Another big issue of course is that after a very long road of medical training, employment in medicine post training is no longer guaranteed. This has been a problem for decades in the UK, which trains far too many doctors for its needs and exports many of them, and is sadly a now established problem in Canada, where we have legions of un and underemployed physicians churned out by training programs who need them to fill call schedules as trainees, but not to employ as consultants. England currently has over 53 000 junior doctors, a far higher number of trainees per capita than Canada. The NHS hospital system has allowed itself to become almost completely dependent on these trainees, where they perform a lot of functions that overlap or replace nursing care (blood draws and IV starts as two quick examples) as well as looking after patients.But I digress.

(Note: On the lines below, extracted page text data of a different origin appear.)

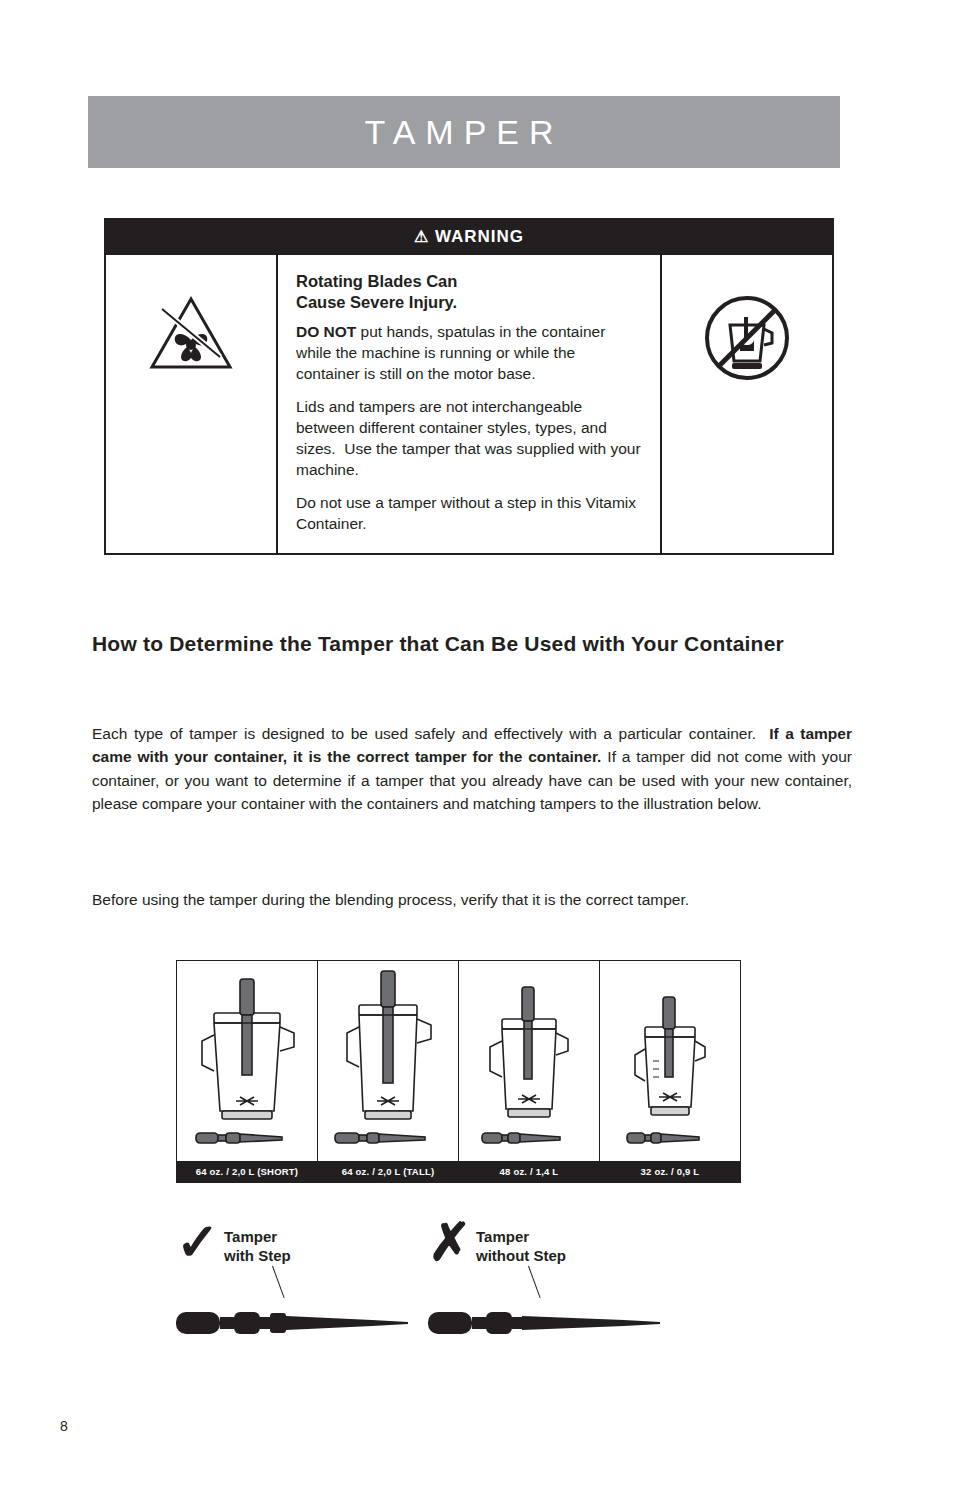TAMPER
⚠WARNING
Rotating Blades Can
Cause Severe Injury.
DO NOT put hands, spatulas in the container while the machine is running or while the container is still on the motor base.
Lids and tampers are not interchangeable between different container styles, types, and sizes. Use the tamper that was supplied with your machine.
Do not use a tamper without a step in this Vitamix Container.
How to Determine the Tamper that Can Be Used with Your Container
Each type of tamper is designed to be used safely and effectively with a particular container. If a tamper came with your container, it is the correct tamper for the container. If a tamper did not come with your container, or you want to determine if a tamper that you already have can be used with your new container, please compare your container with the containers and matching tampers to the illustration below.
Before using the tamper during the blending process, verify that it is the correct tamper.
64 oz. / 2,0 L (SHORT)
64 oz. / 2,0 L (TALL)
48 oz. / 1,4 L
32 oz. / 0,9 L
✓
Tamper
with Step
✗
Tamper
without Step
8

Well over 90% of Britons support the JDUK in their job action according to polls. The UK is a country where people turned up at Margaret Thatcher’s funeral just to be able to turn their backs on her casket because of well remembered decades old grievances with her actions toward unions. The people in the UK are also extremely proud of the NHS, a national system of socialized health care. I think on some level, most people understand that being a medical trainee involves a lot of long hours and poor pay, which then morphs into still long hours but better pay when you practice independently.  I also think most people understand that up the food chain from that trainee is a consultant physician, who will step in to fill the void if these junior doctors do go on strike. While I’m not going to get into the somewhat sticky ethical world of who is responsible for what in the apprenticeship which is medical training, striking trainee doctors are not the same as striking consultants and I think the public is smart enough to know this. And since the Ontario healthcare system runs largely on community based doctors outside of large teaching hospitals where trainees work, the public sentiment toward physician job action in Ontario would not be nearly so kind as it is in the UK.
While I wish the JDUK all the best in their efforts for a fair resolution, I don’t see these two situations as being all that similar. The exception being both have dragged on for far too long without a satisfactory solution for anybody, not least of which includes the patients.